Behind the Scenes: How Trump’s Midnight CEO Call Cut Into His Summit With Xi
By inviting America’s top executives into the room, Trump sacrificed precious minutes with Xi — trading substance for spectacle.

Diplomatic summits are remembered for their grandeur: red carpets, military bands, and the symbolism of two flags side by side. The May 14–15 meetings between U.S. President Donald Trump and Chinese President Xi Jinping in Beijing were no exception.
Children waved banners, cameras flashed, and the choreography of statecraft was on full display. Yet behind the optics, the substance of the summit was more constrained than many realized.
Trump’s May visit to Beijing was already a compressed one. Originally slated for April, the trip was postponed due to the Iran crisis and shortened from two full days to barely a day and a half. Beijing had even floated the idea of a Shanghai stopover, a chance for Trump to see China’s answer to New York. Eventually, the itinerary was narrowed to Beijing alone: a full day of ceremonies and talks on May 14, followed by a half‑day on May 15, including a private meeting inside Zhongnanhai, Xi’s workplace and residence.

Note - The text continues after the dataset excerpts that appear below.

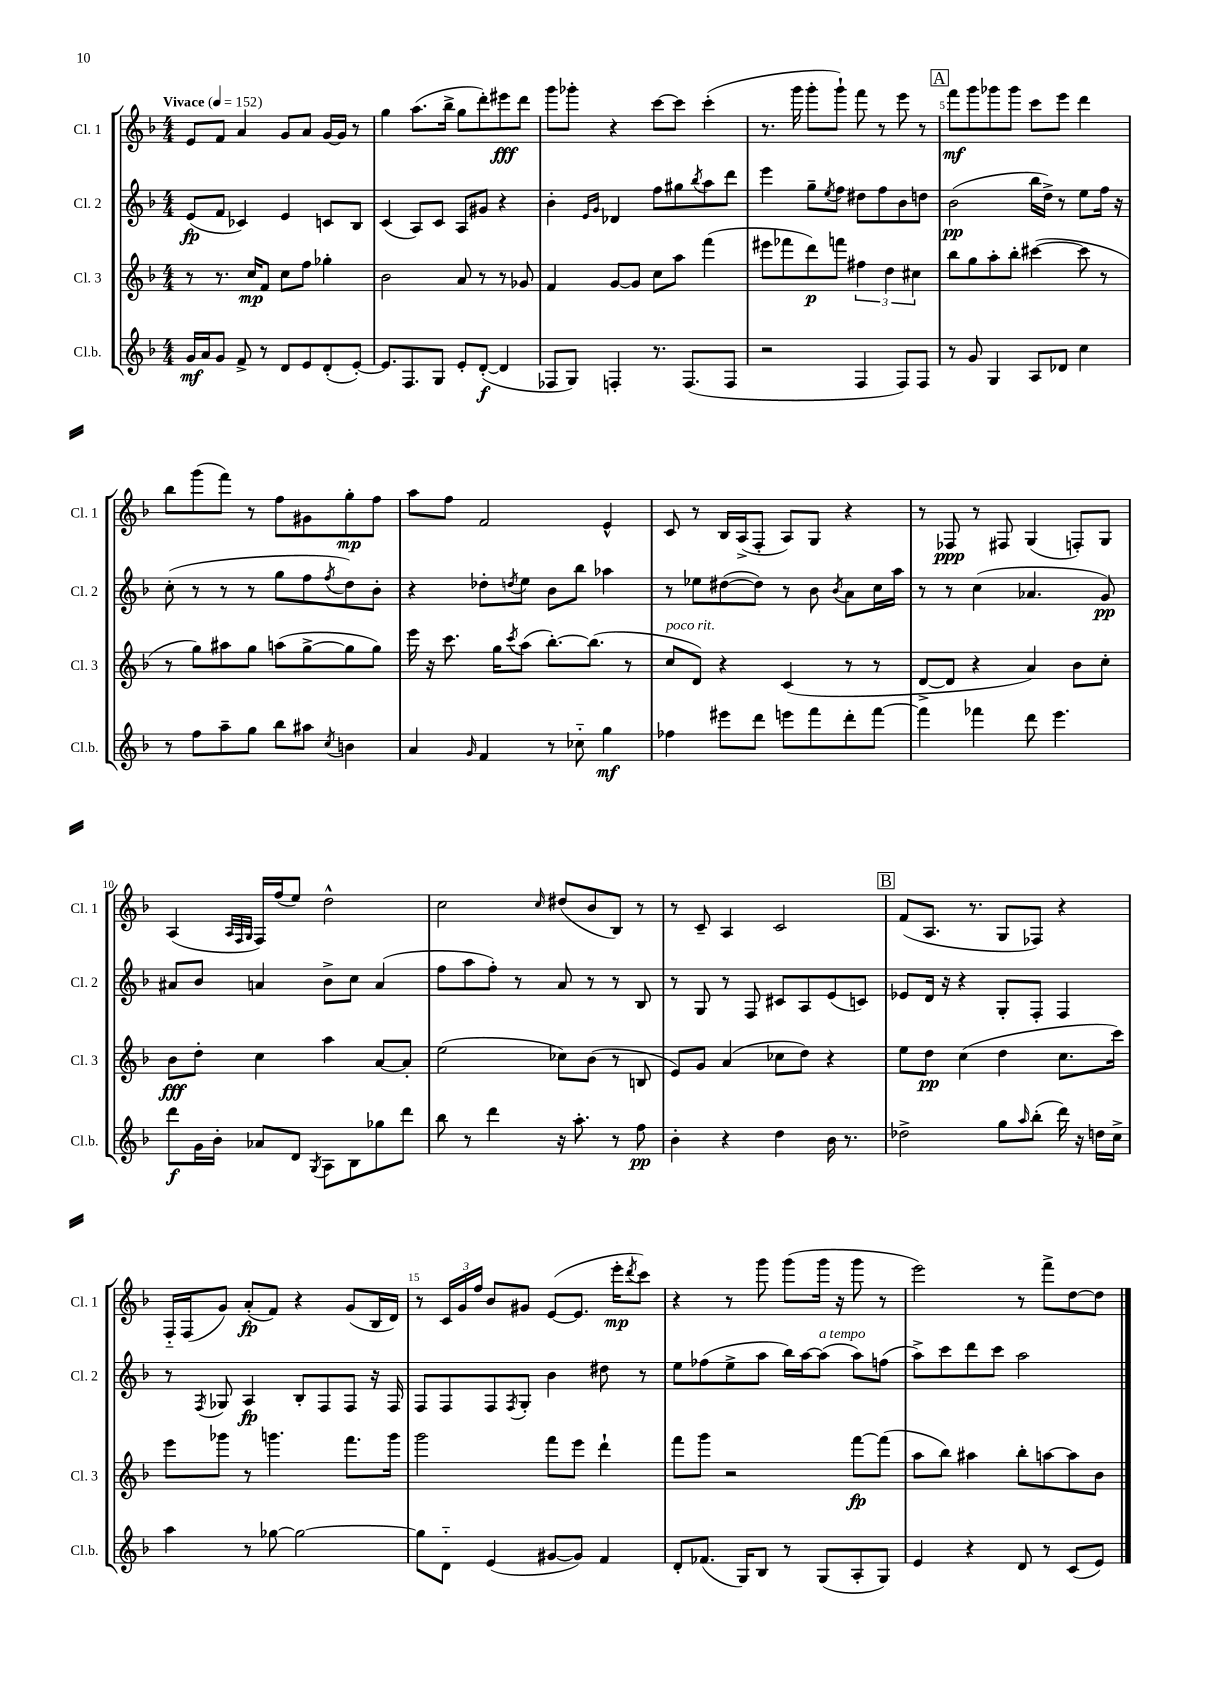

**kern	**kern	**kern	**kern
*staff4	*staff3	*staff2	*staff1
*clefG2	*clefG2	*clefG2	*clefG2
*k[b-]	*k[b-]	*k[b-]	*k[b-]
*M4/4	*M4/4	*M4/4	*M4/4
*MM152	*MM152	*MM152	*MM152
16g	8r	(8e	8e
16a	.	.	.
8g	8.r	8f	8f
8f^	.	4c-)	4a
.	16cc	.	.
8r	8f	.	.
8d	8cc	4e	8g
8e	8ff	.	8a
(8d'	4gg-'	8c	[16g
.	.	.	16g]
[8e')	.	8B-	8r
=	=	=	=
8.e]	2b-	(4c	4gg
8.F	.	.	.
.	.	8A)	(8.aa
8G	.	8c	.
.	.	.	16bb-^
8e'	8a	8A	8gg
([8d'	8r	8g#	8ddd')
4d]	8r	4r	8eee#
.	8g-	.	8ddd
=	=	=	=
8F-	4f	4b-'	8ggg
8G)	.	.	8ggg-'
.	.	16qqe	.
.	.	16qqg	.
4F'	[8g	4d-	4r
.	8g]	.	.
8.r	8cc	8ff	[8ccc
.	8aa	8gg#	8ccc]
(8.F	.	.	.
.	.	8qbb-	.
.	(4fff	8aa	(4ccc'
8F	.	8ddd	.
=	=	=	=
2r	8eee#	4eee	8.r
.	8fff-	.	.
.	.	.	16ggg
.	8ddd)	8gg~	8ggg'
.	.	8qee	.
.	8fff	8ff	8ggg`)
4F	6ff#	8dd#	8fff
.	.	8ff	8r
.	6dd	.	.
8F)	.	8b-	8eee
.	6cc#	.	.
8F	.	8dd	8r
=	=	=	=
8r	8bb-	(2b-	8fff
8g	8gg	.	8ggg
4G	8aa'	.	8ggg-
.	8bb-'	.	8ggg-
8A	([4ccc#	16bb-	8ccc
.	.	16dd^)	.
8d-	.	8r	8eee
4cc	8ccc#]	8ee	4ddd
.	8r	16ff	.
.	.	16r	.
=	=	=	=
8r	8r	(8cc'	8bb-
8ff	8gg)	8r	(8ggg
8aa~	8aa#	8r	8fff)
8gg	8gg	8r	8r
8bb-	(8aa	8gg	8ff
8aa#	[8gg^	8ff	8g#
8qcc	.	8qff	.
4b	8gg]	8dd)	8gg'
.	8gg)	8b-'	8ff
=	=	=	=
4a	16eee	4r	8aa
.	16r	.	.
.	8.ccc	.	8ff
16qqg	.	.	.
4f	.	8dd-'	2f
.	16gg	.	.
.	8qccc	8qdd	.
.	(8aa	8ee	.
8r	[8.bb-')	8b-	.
8cc-'~	.	8bb-	.
.	(8.bb-]	.	.
4gg	.	4aa-	4e^^
.	8r	.	.
=	=	=	=
4ff-	8cc	8r	8c
.	8d)	8ee-	8r
8eee#	4r	([8dd#	16B-
.	.	.	(16A^
8ddd	.	8dd#])	8F'
8eee	(4c	8r	8A)
8fff	.	8b-	8G
.	.	8qb-	.
8ddd'	8r	8a	4r
[8fff	8r	16cc	.
.	.	16aa	.
=	=	=	=
4fff]	[8d^	8r	8r
.	8d]	8r	8F-
4fff-	4r	(4cc	8r
.	.	.	8F#
8ddd	4a)	4.a-	(4G
4.eee	.	.	.
.	8b-	.	8F')
.	8cc'	8g)	8G
=	=	=	=
8ddd	8b-	8a#	(4A
16g	8dd'	8b-	.
16b-'	.	.	.
.	.	.	32qqA
.	.	.	32qqF
.	.	.	32qqG
8a-	4cc	4a	16F)
.	.	.	(16ff
8d	.	.	8ee)
8qG	.	.	.
8A	4aa	8b-^	2dd^^
8B-	.	8cc	.
8gg-	[8a	(4a	.
8ddd	8a']	.	.
=	=	=	=
8bb-	(2ee	8ff	2cc
8r	.	8aa	.
4ddd	.	8ff')	.
.	.	8r	.
.	.	.	16qqcc
16r	8cc-)	8a	(8dd#
8.aa'	.	.	.
.	(8b-	8r	8b-
8r	8r	8r	8B-)
8ff	8B	8B-	8r
=	=	=	=
4b-'	8e)	8r	8r
.	8g	8G	8c~
4r	(4a	8r	4A
.	.	8F	.
4dd	8cc-	8c#	2c
.	8dd)	8A	.
16b-	4r	(8e	.
8.r	.	.	.
.	.	8c)	.
=	=	=	=
2dd-^	8ee	8e-	(8f
.	8dd	16d	8.A
.	.	16r	.
.	(4cc	4r	.
.	.	.	8.r
8gg	4dd	8G'	8G
16qqaa	.	.	.
(8bb-'	.	8F'	8F-)
16ddd)	8.cc	4F	4r
16r	.	.	.
16dd	.	.	.
16cc^	16ccc)	.	.
=	=	=	=
4aa	8eee	8r	16F'~
.	.	.	(16F
.	.	8qF	.
.	8ggg-	8G-	8g)
8r	8r	4A	(8a'
[8gg-	4.ggg	.	8f)
2gg-_	.	8B-'	4r
.	.	8F	.
.	8.fff	8F	(8g
.	.	16r	16B-
.	16ggg	16F	16d)
=	=	=	=
8gg-]	2ggg	8F	8r
8d'~	.	8F	24c
.	.	.	24g
.	.	.	24ff
(4e	.	8F	8b-
.	.	8qF	.
.	.	8G'	8g#
[8g#	8fff	4b-	([8e
8g#])	8eee	.	8.e]
4f	4ddd`	8dd#	.
.	.	.	16eee'
.	.	.	8qddd
.	.	8r	8ccc)
=	=	=	=
8d'	8fff	8ee	4r
(8.f-	8ggg	(8ff-	.
.	2r	8ee^	8r
16G)	.	.	.
8B-	.	8aa	8ggg
8r	.	16bb-)	(8ggg
.	.	[16aa	.
(8G	.	(8aa]	16ggg
.	.	.	16r
8A'	[8fff	8aa)	8ggg
8G)	(8fff]	(8ff	8r
=	=	=	=
4e	8aa	8aa^)	2eee)
.	8bb-)	8ccc	.
4r	4aa#	8ddd	.
.	.	8ccc	.
8d	8bb-'	2aa	8r
8r	[8aa	.	8fff^
(8c	8aa]	.	[8dd
8e)	8b-	.	8dd]
==	==	==	==
*-	*-	*-	*-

For Xi, the summit was meant to showcase the “Diplomacy of Head of State (元首外交),” a concept emphasized since the last Trump–Xi encounter in Busan, South Korea last October.
This time the agenda for Xi-Trump summit was supposed to be very long: Taiwan, Iran, Boeing and GE contracts, fentanyl, Nvidia’s chip exports, and more. Chinese officials had planned at least two and a half hours of structured dialogue on Day 1 to work through this list. But Trump, true to form, upended the script.
According to sources involved in the summit, Trump arrived in Beijing on May 13 evening and, instead of resting after his long flight, summoned the CEOs traveling with him to join the next morning’s meeting with Xi.

The request, made almost at midnight after Trump checked in his residence in Beijing, Four Season Hotel at the heart of China’s business district and near U.S. Embassy in Beijing, forced executives to scrap their own schedules.
On May 14, seventeen top American corporate leaders stood behind Trump and his cabinet at the Great Hall of the People. Each was asked to introduce themselves for one to two minutes. The exercise consumed nearly half an hour — time originally reserved for substantive negotiation. The optics were striking: the U.S. side appeared larger, more imposing, a tableau of “Corporate America” aligned with Washington. But the trade‑off was clear. Every minute spent on introductions was a minute lost for diplomacy.
For the CEOs, the cameo was hardly effective. Given time constraint, none of them really had the opportunity to spell out their company’s specific challenges in front of Xi — and many preferred to keep sensitive issues confidential anyway. Several executives, including those from Citi and Visa, chose to remain in Beijing after Trump’s departure on May 15 to pursue closed‑door one‑on‑one meetings with Chinese ministers. In those private settings, they could detail their concerns more fully and discreetly.
Trump may have tried to showcase his corporate entourage, but for the CEOs themselves, the exercise felt neither efficient nor substantive.
The rest of the summit followed the ceremonial script. Trump and Xi toured the Temple of Heaven, producing photographs that dominated front pages worldwide. On Day 2, Xi hosted Trump inside Zhongnanhai, offering a private tour and one‑on‑one conversation.
Trump later told U.S. media that Xi used that one-on-one time to press Taiwan — Beijing’s “first uncrossable red line.” Other issues, from Nvidia’s H200 exports to rare earths and AI cooperation, were left largely untouched.
This behind‑the‑scenes detail underscores a broader truth about modern summitry: leaders are constrained not only by geopolitics but by performance. In Beijing, the cameras captured grandeur, but the clock told another story.
Two hours of talks became less than two hours of substance, and the balance tilted toward optics over outcomes.
Still, the summit was not without consequence. Days later, China’s foreign ministry announced a new bilateral dialogue on AI cooperation, focused on governance, safety, and security.
Before Trump returned to Washington, D.C., he publicly invited Xi to the White House on September 24, timed to coincide with Xi’s expected appearance at the UN General Assembly. Additional encounters loom at APEC in Shenzhen in November and the G20 in Miami in December. The “Diplomacy of Head of State” is only beginning.
For American CEOs, the lesson is clear. In Trump’s Washington, the president sets the stage — sometimes literally.
As Nvidia’s Jensen Huang quipped, when the president calls at midnight to join him on Air Force One, “you take the order and get on the plane.” In Beijing, that culture of “yes, sir” reshaped a summit, turning what was meant to be a strategic dialogue into a showcase of corporate muscle.
The symbolism was powerful. The substance, less so.